### REQUIRED ACTION
Pictures in the records below must be left out. Return exactly the lines from the line with "Task: Summarize the" to the line with "For a GIS import: Parse", both included.

━━ GIVEN INFORMATION ━━

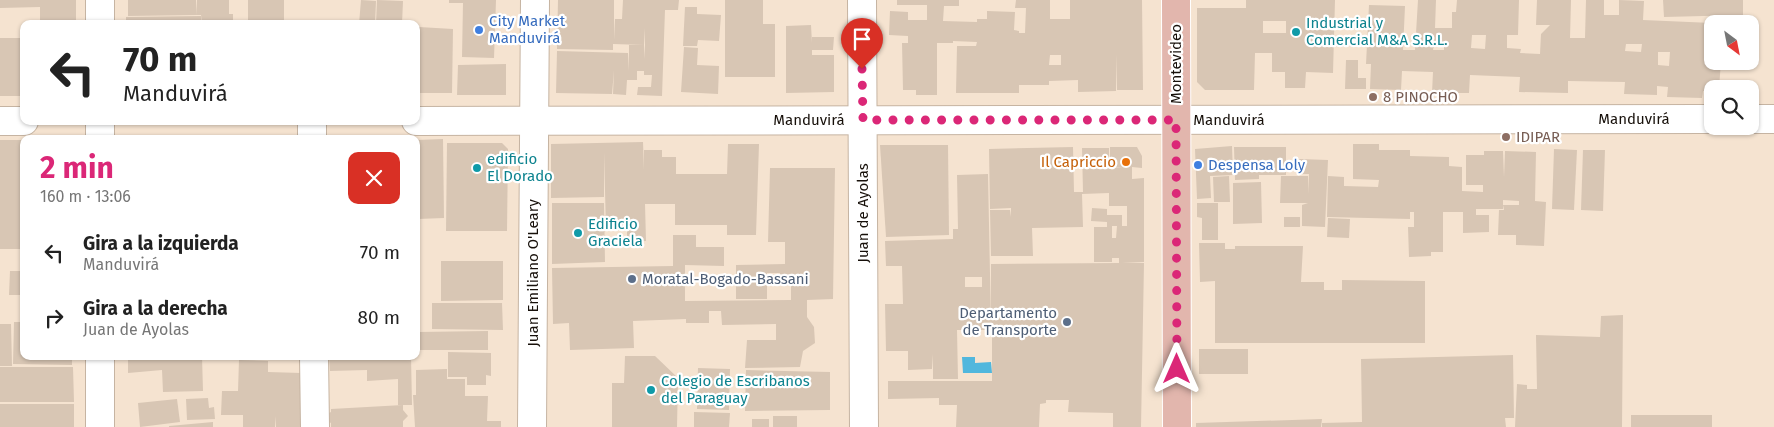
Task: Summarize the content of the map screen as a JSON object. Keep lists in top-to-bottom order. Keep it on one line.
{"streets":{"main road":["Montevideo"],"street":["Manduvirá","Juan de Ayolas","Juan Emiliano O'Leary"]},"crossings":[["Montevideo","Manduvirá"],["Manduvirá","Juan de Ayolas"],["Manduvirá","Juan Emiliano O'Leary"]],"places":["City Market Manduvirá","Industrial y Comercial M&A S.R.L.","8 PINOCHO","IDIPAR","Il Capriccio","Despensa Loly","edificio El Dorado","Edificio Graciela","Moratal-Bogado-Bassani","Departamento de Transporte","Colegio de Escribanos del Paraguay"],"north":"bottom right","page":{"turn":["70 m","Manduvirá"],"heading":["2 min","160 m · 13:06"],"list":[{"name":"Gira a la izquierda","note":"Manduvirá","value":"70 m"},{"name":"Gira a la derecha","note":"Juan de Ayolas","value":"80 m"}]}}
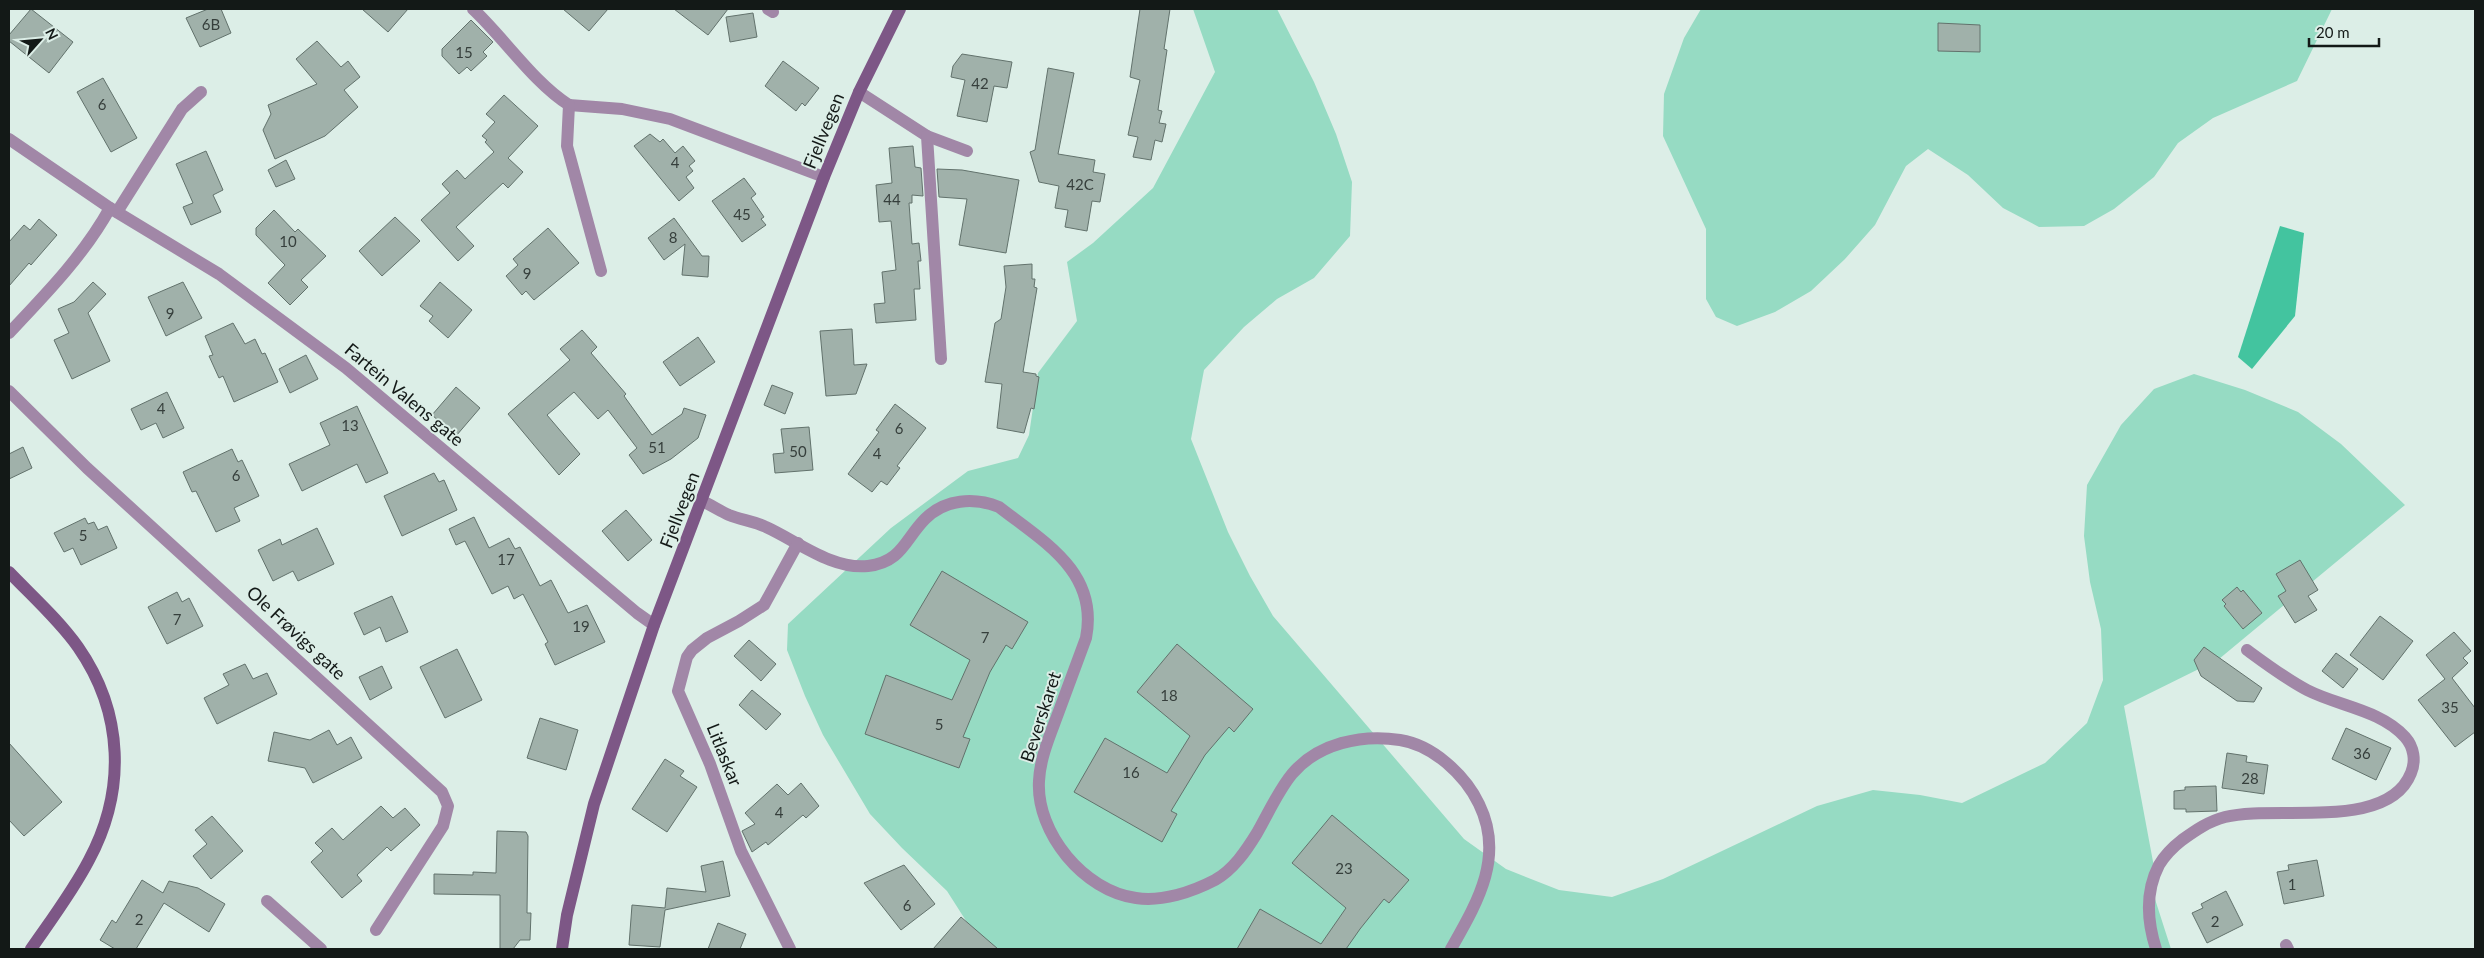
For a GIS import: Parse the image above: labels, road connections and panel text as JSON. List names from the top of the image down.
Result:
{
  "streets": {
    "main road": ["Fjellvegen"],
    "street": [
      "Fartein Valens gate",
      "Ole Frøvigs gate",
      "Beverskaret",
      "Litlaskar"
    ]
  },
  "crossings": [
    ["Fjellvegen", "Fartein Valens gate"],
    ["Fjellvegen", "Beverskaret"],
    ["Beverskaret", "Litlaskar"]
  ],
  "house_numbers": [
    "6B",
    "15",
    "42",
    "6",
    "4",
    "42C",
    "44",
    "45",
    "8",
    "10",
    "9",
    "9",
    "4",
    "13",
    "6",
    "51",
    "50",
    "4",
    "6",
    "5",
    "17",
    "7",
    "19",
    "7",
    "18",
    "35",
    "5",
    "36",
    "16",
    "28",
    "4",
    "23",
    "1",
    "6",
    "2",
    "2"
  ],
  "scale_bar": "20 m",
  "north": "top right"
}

━━━
━━ GIVEN INFORMATION ━━

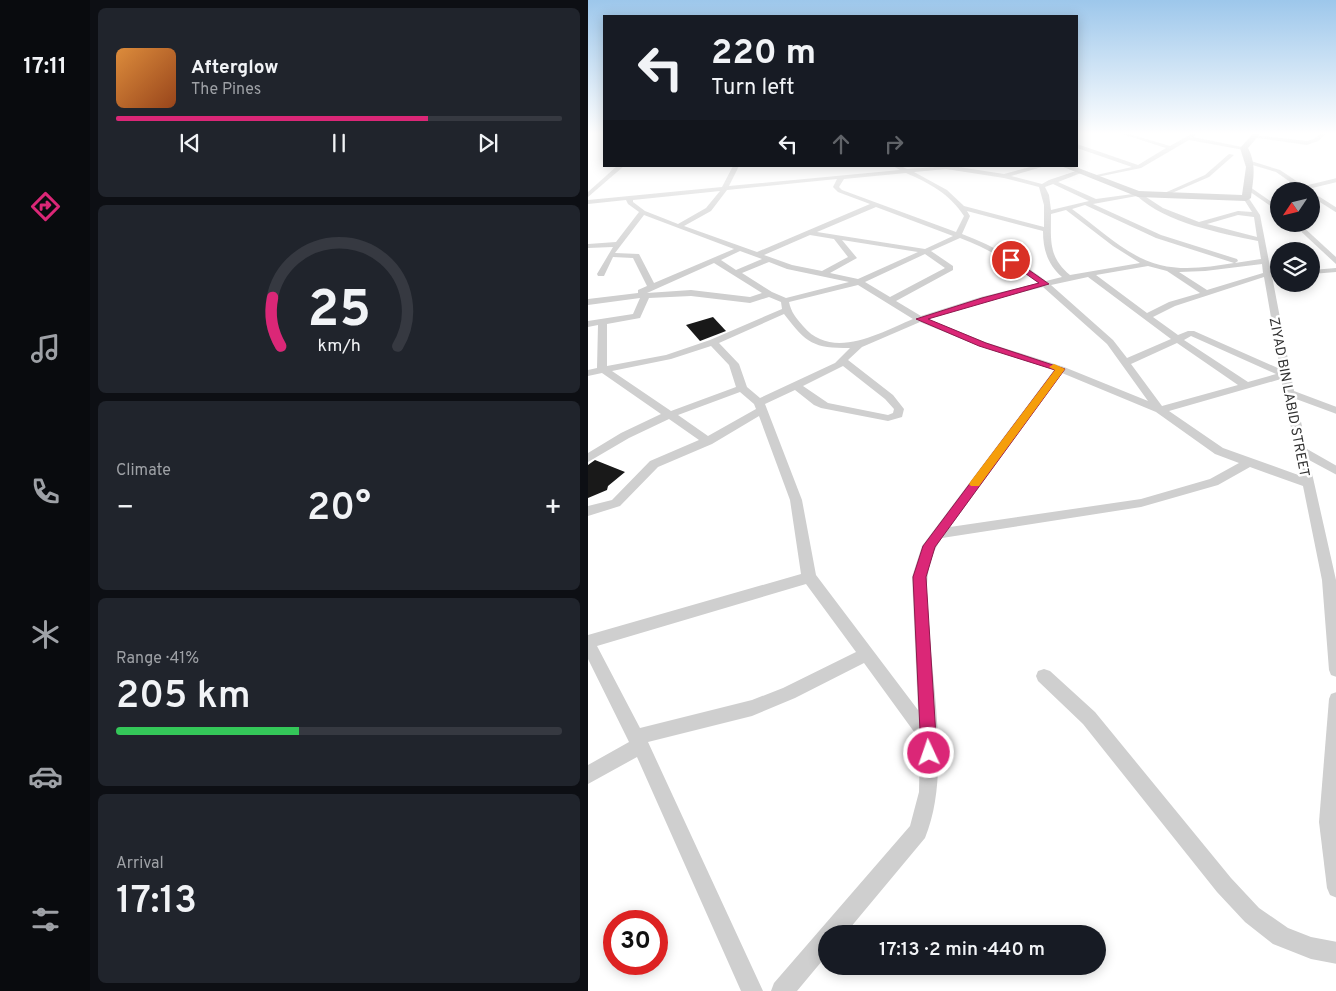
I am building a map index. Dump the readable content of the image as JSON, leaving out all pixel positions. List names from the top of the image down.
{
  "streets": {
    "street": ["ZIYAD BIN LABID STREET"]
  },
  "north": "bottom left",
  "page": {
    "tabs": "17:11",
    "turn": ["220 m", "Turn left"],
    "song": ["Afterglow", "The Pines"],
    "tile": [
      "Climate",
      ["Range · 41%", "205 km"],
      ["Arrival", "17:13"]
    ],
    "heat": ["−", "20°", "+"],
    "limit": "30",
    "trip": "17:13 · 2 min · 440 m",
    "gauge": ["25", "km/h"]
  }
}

━━━

### SOLUTION FOR THIS PROBLEM
Task: Summarize the content of the map screen as a JSON object. Keep lists in top-to-bottom order. Keep it on one line.
{"streets":{"main road":["Montevideo"],"street":["Manduvirá","Juan de Ayolas","Juan Emiliano O'Leary"]},"crossings":[["Montevideo","Manduvirá"],["Manduvirá","Juan de Ayolas"],["Manduvirá","Juan Emiliano O'Leary"]],"places":["City Market Manduvirá","Industrial y Comercial M&A S.R.L.","8 PINOCHO","IDIPAR","Il Capriccio","Despensa Loly","edificio El Dorado","Edificio Graciela","Moratal-Bogado-Bassani","Departamento de Transporte","Colegio de Escribanos del Paraguay"],"north":"bottom right","page":{"turn":["70 m","Manduvirá"],"heading":["2 min","160 m · 13:06"],"list":[{"name":"Gira a la izquierda","note":"Manduvirá","value":"70 m"},{"name":"Gira a la derecha","note":"Juan de Ayolas","value":"80 m"}]}}
For a GIS import: Parse the image above: labels, road connections and panel text as JSON. List names from the top of the image down.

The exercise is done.